▶ Your instructions
Copy each line of the entries beneath that contains the word "арналған".
(Information)
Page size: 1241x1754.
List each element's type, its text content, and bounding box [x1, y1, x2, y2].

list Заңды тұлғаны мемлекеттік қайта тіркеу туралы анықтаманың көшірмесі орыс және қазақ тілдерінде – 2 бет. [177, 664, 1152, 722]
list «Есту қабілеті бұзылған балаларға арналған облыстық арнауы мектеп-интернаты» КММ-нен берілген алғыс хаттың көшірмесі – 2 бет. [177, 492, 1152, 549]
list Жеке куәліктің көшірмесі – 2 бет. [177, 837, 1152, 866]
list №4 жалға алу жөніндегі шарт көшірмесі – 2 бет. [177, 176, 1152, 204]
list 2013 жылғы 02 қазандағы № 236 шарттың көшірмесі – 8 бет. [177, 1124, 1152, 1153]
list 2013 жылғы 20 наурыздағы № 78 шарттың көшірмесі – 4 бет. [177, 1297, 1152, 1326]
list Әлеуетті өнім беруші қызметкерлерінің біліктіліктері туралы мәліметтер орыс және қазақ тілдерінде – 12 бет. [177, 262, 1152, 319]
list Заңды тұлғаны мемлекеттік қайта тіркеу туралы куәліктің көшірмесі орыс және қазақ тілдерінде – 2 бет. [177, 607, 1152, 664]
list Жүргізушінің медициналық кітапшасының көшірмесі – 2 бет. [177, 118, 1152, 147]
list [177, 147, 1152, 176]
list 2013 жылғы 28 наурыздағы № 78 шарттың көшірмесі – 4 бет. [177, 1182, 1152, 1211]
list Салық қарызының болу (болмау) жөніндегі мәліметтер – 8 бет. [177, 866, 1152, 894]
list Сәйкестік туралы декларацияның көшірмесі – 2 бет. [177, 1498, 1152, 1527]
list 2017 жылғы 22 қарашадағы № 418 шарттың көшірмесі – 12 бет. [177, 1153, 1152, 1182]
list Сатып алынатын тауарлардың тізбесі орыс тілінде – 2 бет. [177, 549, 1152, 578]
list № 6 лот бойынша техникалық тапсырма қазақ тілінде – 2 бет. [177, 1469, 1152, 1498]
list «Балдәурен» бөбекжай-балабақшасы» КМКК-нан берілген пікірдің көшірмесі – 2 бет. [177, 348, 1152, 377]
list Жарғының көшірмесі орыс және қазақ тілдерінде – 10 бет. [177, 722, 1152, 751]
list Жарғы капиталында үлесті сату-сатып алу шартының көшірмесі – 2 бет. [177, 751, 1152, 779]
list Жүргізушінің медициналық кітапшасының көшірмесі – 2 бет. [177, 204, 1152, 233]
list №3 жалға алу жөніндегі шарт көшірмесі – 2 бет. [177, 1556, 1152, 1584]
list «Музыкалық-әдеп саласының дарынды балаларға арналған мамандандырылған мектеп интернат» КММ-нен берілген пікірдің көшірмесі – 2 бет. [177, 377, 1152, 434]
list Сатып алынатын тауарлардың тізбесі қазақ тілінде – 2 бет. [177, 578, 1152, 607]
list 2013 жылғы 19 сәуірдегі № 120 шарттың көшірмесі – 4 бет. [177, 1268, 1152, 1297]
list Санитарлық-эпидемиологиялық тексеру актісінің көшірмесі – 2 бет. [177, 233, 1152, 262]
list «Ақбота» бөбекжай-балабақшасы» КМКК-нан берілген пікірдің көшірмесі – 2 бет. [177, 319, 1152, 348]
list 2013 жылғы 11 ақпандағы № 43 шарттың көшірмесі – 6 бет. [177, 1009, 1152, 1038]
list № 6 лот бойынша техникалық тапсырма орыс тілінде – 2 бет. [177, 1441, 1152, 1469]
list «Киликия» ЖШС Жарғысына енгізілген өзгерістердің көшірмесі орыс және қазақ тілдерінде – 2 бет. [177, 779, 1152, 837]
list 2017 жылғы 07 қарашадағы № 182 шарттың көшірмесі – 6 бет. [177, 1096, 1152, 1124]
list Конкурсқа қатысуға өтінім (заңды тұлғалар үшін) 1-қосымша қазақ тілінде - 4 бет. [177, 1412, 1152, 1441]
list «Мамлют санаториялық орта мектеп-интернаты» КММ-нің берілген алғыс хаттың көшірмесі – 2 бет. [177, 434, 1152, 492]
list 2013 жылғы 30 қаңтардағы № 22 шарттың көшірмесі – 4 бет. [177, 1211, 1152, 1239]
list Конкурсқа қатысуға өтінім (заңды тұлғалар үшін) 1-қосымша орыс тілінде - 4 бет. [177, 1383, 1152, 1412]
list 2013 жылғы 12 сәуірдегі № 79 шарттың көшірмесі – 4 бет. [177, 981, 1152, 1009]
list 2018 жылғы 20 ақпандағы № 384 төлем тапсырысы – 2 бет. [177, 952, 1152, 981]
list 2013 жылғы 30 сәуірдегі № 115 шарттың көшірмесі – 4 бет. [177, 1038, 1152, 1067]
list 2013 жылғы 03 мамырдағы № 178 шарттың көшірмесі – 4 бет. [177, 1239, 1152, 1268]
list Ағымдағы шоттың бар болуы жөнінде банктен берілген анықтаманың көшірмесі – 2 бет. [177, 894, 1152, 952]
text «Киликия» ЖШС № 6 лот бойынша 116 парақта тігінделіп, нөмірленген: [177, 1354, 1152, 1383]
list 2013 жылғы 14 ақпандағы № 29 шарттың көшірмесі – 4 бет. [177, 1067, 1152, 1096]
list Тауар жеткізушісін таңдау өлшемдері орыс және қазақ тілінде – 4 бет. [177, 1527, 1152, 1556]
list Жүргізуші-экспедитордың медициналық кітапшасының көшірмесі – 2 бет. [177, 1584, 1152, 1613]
(End Information)
▶ Result of this exercise
list «Есту қабілеті бұзылған балаларға арналған облыстық арнауы мектеп-интернаты» КММ-нен берілген алғыс хаттың көшірмесі – 2 бет. [177, 492, 1152, 549]
list «Музыкалық-әдеп саласының дарынды балаларға арналған мамандандырылған мектеп интернат» КММ-нен берілген пікірдің көшірмесі – 2 бет. [177, 377, 1152, 434]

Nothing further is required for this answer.